Author Topic: Detecting Your Pet’s Pain Level Is Easier Than You Ever Thought Possible  (Read 1254 times)

0 Members and 1 Guest are viewing this topic.

Offline DeeDee

  • P-F's Twitter-er
  • Charter Member
  • Motor Mouth
  • Join Date: Jul 2012
  • Posts: 6013
  • Country: us
  • Barkly & Vlad
Not exactly Alternative Healing, but Alternative Knowledge:

Quote
Apparently, researchers have been hard at work using infrared thermography (IRT) to determine how dogs are feeling in certain situations. How cool is that?

Thermography is a non-invasive technique that allows for the visualization of temperature changes in the body, affording researchers the ability to evaluate physiological changes, and perhaps emotional states, in a wide variety of animals (including humans). Julie Hecht, writing for Scientific American, describes it this way:

“When you are frightened, blood rushes away from your extremities to get your muscles ready to go, which means your extremities get cooler as your core gets warmer. Infrared thermography, which captures changes to body surface temperature, is going to pick this up.

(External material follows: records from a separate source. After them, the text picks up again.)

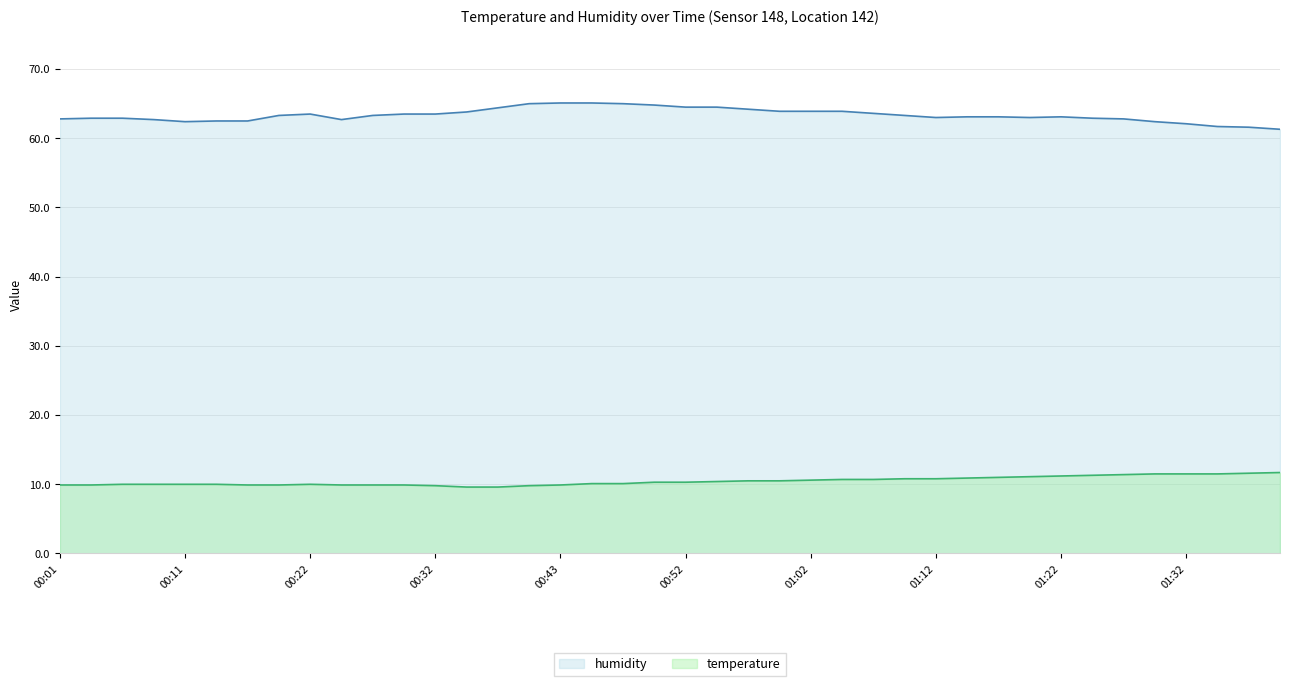

How many interior local peaks does the humidity series have?

2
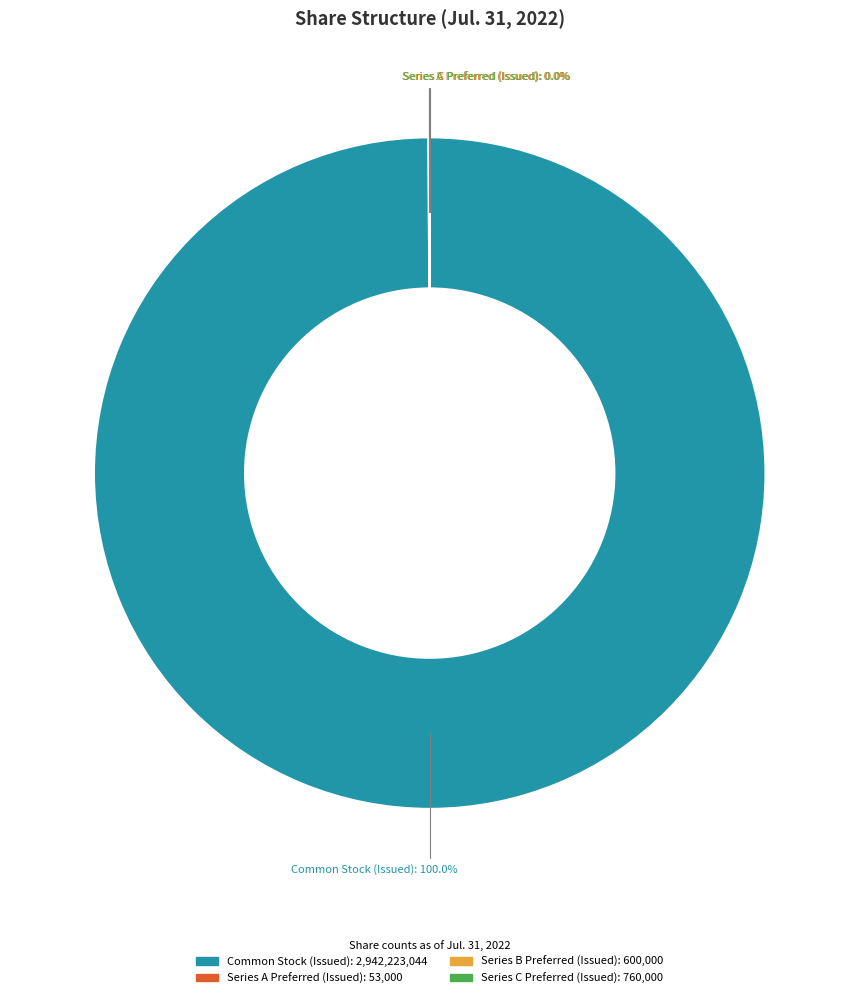

Which slice is the largest?

Common Stock (Issued)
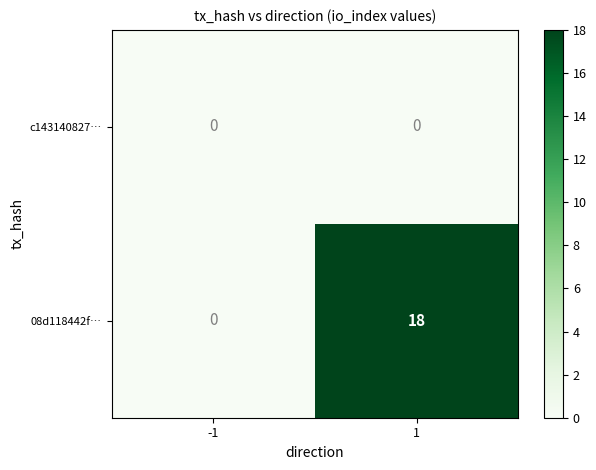

Is the value of 08d118442f… at 1 greater than the value of c143140827… at -1?

Yes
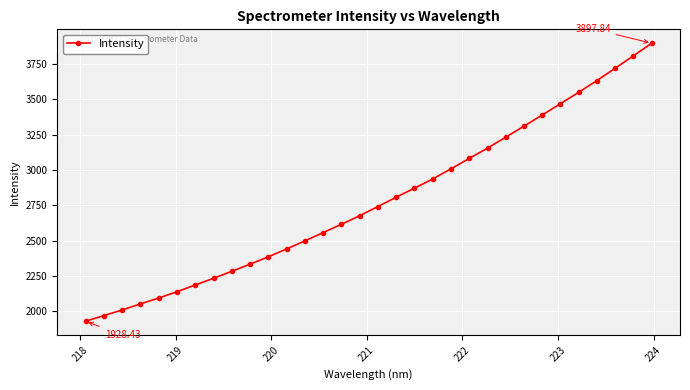

What is the sum of all values?

89006.0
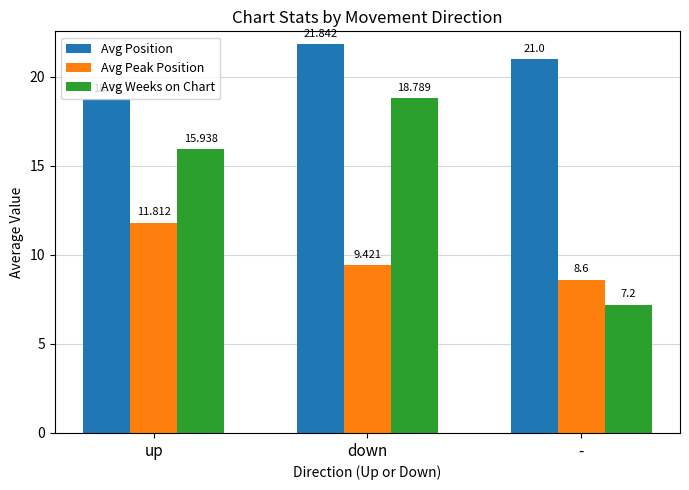

The Avg Position series shows 18.8 at up. True or false?

True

The tip of a scared person’s nose gets cooler (more blue) under an infrared camera, and studies find that when scared or distressed, rat paws and tails appear cooler, as do the outer parts of sheep and rabbit ears.”1

More at: http://healthypets.mercola.com/sites/healthypets/archive/2017/04/24/thermography-in-veterinary-medicine.aspx

Definitely a cool tool that sort of lets the pet "talk" about how they feel.
"In order to really enjoy a dog, one doesn't merely try to train him to be semihuman. The point of it is to open oneself to the possibility of becoming partly a dog." Edward Hoagland
"Thorns may hurt you, men desert you, sunlight turn to fog; but you're never friendless ever, if you have a dog."